We obtained our MEU1 around 5 years ago, but I was at Paphos Immigration just last month with friends to assist them with theirs (MEU1 and MEU3 respectively). The process for MEU1 and MEU3 has changed over the last few months, mainly because of the overwhelming number of applications. Waiting times for appointments were up to 5-6 months. Now, you can just turn up at Immigration without an appointment but with all the paperwork you need and ask the Receptionist for a queue number. You are then called forward in turn for the interview which in effect is a quick check on your paperwork. Those that have previously made an appointment are also given a number, but of a different colour, so there are effectively 2 ‘queues’ in operation. There is no time advantage to having made an appointment as you will be seen in the order of the queue number and this could be hours. Immigration Paphos opens at 0730. However, by 0715 there will be up to 20 people waiting outside the door - all trying to get the queue number from the Receptionist. By the time the office opens, its pandemonium! Even if you think that you are maybe, for example, the 12th in line at the Receptionist Desk, you may be behind at least one or two professionals (red tape company reps, solicitors clerks etc) who have a list of clients and ask for maybe a dozen queue numbers at a time! The waiting Room is small with insufficient capacity for everyone waiting so the stairwell outside is also bunged with people!

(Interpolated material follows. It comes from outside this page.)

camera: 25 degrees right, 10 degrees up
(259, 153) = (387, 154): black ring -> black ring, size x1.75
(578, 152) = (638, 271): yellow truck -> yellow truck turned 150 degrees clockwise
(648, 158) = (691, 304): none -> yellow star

Once you are eventually seen, the process is simple and painless. In the case of the MEU1, if all is in order, you have a photograph taken which is printed there and then on your MEU1 (Yellow Slip) which you are given straight away. If applying for MEU3, after checking the paperwork, you get a receipt and the paperwork is all sent to Nicosia. The MEU3 is sent to your home address within 2-3 weeks.


----------



## nhowarth (Dec 6, 2017)

Shotokan101 said:


> Nigel - is that the case irrespective of hard/soft Brexit?


Yes. I've been helping build a website that you may find useful about what's happening and what you need to do. Cyprus Registration Planning Group.

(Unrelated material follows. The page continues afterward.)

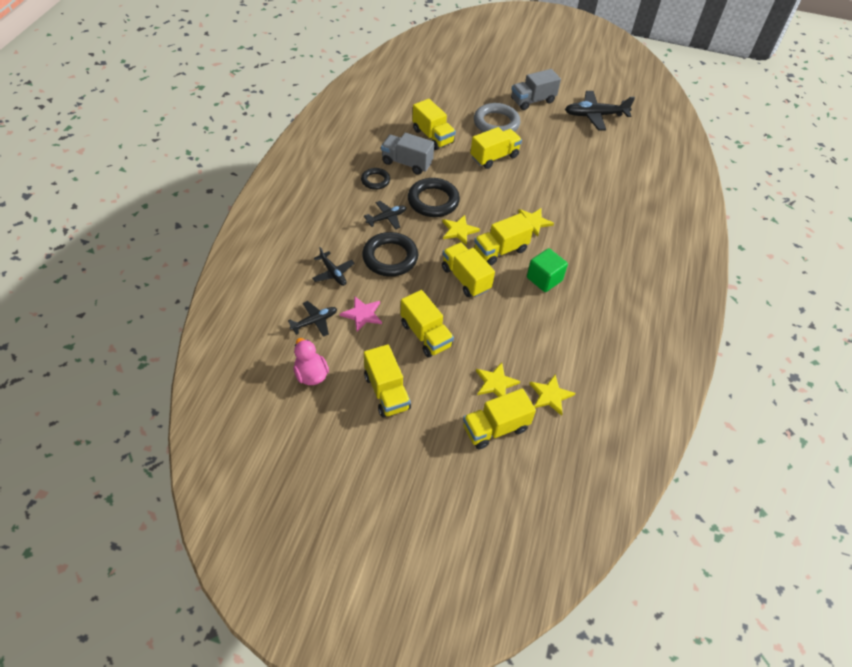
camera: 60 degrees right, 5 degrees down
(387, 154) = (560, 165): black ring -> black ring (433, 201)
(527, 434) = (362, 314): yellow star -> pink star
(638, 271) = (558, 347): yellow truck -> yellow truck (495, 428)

(The content isn't mine - someone else is writing it.)

Regards,


----------



## chelsea01 (Nov 24, 2019)

Thankyou everyone for all the information and advice on this confusing issue.
Now I know it is still possible to achieve our wish to move to Cyprus.


----------



## The Bond (Mar 4, 2017)

I dont know if this will relieve your worries but I retired here in 2018(born in UK), my wife is Moldavian and so has a Moldavian passport, we had no problems with residency, she as a non EU citizen filled her form in as a dependant (my wife).
Also I registered on GESY and added her as well, was approved without any problem, your circumstances are different but am sure you will be OK,
Dont forget to swap your driving licence for a cyprus one so if brexit does happen driving around europe will be easier (valid in UK as well)


----------